Among the dealers reporting decreases in revenue, the average percentage of revenue decreases (Exhibit 1.21) was significantly higher than in our previous Survey across the board. No dealer from any of the OEMs was left unscathed. Hardest hit were dealers representing Canon, Kyocera, Ricoh, Sharp, and Toshiba, with these dealers reporting average percentage declines of 18.% to 20.8% (Kyocera). Canon dealers (18.1%) saw the biggest swing from year to year, while Konica Minolta dealers saw the average percentage decrease rise from 9.9% in last year’s Survey to 14.7% this year. Not that there were any winners here. The average across the Big Six was 18.6%, a significant increase from the 8.5% average of last year.
This year’s 36th Annual Dealer Survey produced a greater overall revenue compared to the previous year, mainly due to the 43 additional dealers that responded to the current Survey. It is easy to see how important dealers are to manufacturers, but also how tenuous that relationship can be. It is interesting to note that a few of our dealer respondents claim different primary A3 MFP manufacturers from one year to the next. One of the reasons, we have been told, is a competitive situation created by the former primary manufacturer’s direct branch. Another factor is the special marketing programs manufacturers offer each year. The result is the secondary choice becomes the primary selection.

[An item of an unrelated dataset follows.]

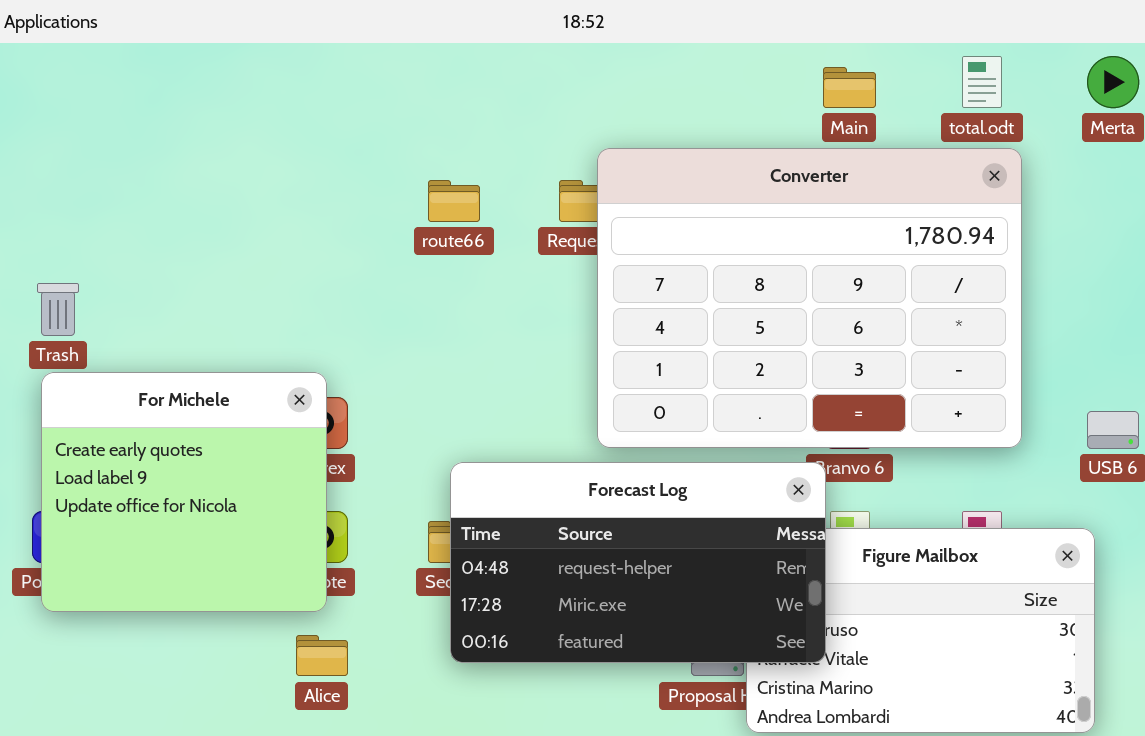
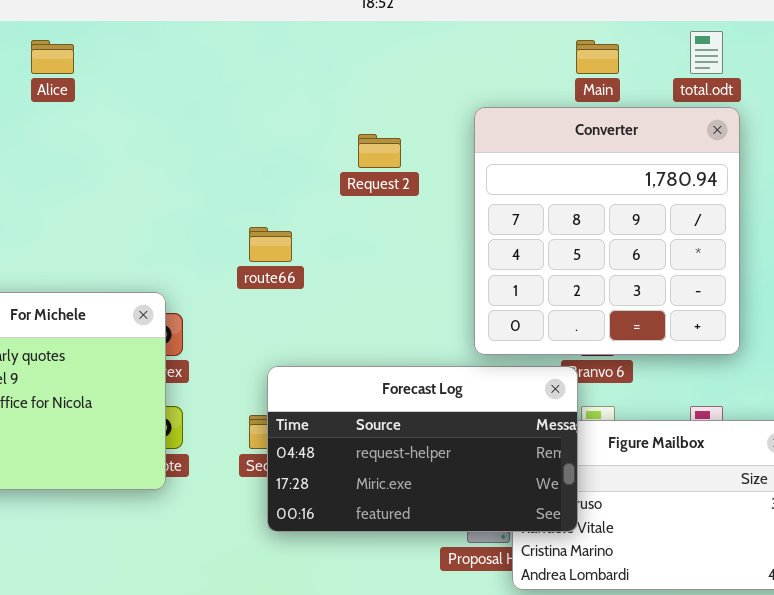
Converter: [597,148,1022,448] -> [474,107,740,355], resized
route66: [428,180,480,222] -> [249,227,292,262], moved
Alice: [296,635,348,676] -> [31,40,74,74], moved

We can learn from this that in many of these instances, the difference to the dealer between the first choice and the second choice is often infinitesimal. That is why we place such importance on the percentage of dealers that are dedicated to a single manufacturer. This data point is very significant. For example, consider a dealer reporting total revenue of $60 million. This dealer also notes that they have three selections for A3 MFPs. The primary manufacturer, in this case, may actually only receive half of the purchases that must be shared with the two other manufacturers. A dedicated dealer with the same total revenue devotes all its resources to sell a single line. Another way to look at this would be a dedicated dealer with only half of the revenue of the multiple-line $60 million business is likely equaling what a dealer twice his size is giving to their first choice.